Your task →
Pull out each line below in which the word "have" appears.

Input records →
+---+

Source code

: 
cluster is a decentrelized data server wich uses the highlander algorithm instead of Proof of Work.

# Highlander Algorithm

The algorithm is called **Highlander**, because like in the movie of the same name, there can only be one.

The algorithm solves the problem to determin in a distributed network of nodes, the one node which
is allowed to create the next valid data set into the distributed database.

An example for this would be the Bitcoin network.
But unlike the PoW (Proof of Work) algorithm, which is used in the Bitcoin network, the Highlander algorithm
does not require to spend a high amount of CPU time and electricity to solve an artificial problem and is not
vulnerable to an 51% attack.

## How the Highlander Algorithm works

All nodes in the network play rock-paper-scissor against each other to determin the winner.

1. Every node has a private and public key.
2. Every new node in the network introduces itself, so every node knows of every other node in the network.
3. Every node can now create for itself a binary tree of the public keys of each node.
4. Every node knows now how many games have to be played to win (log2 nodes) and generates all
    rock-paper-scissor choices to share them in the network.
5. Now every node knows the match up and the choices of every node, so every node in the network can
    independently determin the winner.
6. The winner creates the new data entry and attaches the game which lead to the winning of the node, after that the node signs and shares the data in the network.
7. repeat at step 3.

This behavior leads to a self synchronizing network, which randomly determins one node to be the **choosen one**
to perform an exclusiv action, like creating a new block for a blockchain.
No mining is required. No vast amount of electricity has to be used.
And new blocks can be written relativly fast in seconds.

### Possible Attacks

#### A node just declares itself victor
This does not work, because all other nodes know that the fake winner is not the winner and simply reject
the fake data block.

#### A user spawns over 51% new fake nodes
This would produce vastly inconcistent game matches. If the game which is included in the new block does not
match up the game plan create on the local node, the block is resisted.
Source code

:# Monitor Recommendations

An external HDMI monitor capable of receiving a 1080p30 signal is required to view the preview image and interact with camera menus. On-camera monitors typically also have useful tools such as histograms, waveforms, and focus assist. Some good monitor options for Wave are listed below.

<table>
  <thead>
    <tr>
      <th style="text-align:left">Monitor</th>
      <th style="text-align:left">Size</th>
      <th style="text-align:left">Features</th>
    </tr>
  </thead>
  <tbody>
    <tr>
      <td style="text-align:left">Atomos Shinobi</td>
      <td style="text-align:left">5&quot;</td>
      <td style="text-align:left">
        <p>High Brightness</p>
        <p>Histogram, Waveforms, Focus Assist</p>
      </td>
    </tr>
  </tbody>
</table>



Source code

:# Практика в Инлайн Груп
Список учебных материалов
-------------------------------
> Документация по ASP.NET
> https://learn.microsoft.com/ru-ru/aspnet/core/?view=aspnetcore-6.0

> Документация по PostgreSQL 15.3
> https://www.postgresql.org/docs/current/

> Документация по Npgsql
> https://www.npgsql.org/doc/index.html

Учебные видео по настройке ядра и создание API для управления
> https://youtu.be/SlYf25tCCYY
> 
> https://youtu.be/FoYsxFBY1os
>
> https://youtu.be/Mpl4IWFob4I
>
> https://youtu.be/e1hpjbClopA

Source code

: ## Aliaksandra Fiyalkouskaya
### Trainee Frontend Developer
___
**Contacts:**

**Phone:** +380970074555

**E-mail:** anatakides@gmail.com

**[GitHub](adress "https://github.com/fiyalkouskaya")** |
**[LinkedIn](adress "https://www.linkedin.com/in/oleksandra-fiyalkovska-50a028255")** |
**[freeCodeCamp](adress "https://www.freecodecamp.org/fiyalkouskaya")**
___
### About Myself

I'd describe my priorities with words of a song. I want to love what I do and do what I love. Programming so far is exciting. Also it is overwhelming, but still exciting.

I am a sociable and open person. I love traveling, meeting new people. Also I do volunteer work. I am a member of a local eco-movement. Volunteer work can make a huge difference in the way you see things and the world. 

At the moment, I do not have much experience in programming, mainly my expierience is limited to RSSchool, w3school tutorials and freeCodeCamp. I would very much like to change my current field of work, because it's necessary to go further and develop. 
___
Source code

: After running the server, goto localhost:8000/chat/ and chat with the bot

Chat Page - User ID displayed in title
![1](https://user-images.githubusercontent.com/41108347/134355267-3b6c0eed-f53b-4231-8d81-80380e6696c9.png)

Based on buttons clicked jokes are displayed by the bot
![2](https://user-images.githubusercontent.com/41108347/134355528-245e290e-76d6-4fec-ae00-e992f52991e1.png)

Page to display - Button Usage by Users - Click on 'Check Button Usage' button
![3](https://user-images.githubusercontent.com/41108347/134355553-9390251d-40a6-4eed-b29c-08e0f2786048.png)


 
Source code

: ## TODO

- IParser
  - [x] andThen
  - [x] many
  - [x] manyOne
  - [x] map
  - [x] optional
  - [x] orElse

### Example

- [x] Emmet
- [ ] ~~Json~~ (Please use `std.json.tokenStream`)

+---+

Expected answer →
4. Every node knows now how many games have to be played to win (log2 nodes) and generates all
An external HDMI monitor capable of receiving a 1080p30 signal is required to view the preview image and interact with camera menus. On-camera monitors typically also have useful tools such as histograms, waveforms, and focus assist. Some good monitor options for Wave are listed below.
At the moment, I do not have much experience in programming, mainly my expierience is limited to RSSchool, w3school tutorials and freeCodeCamp. I would very much like to change my current field of work, because it's necessary to go further and develop. 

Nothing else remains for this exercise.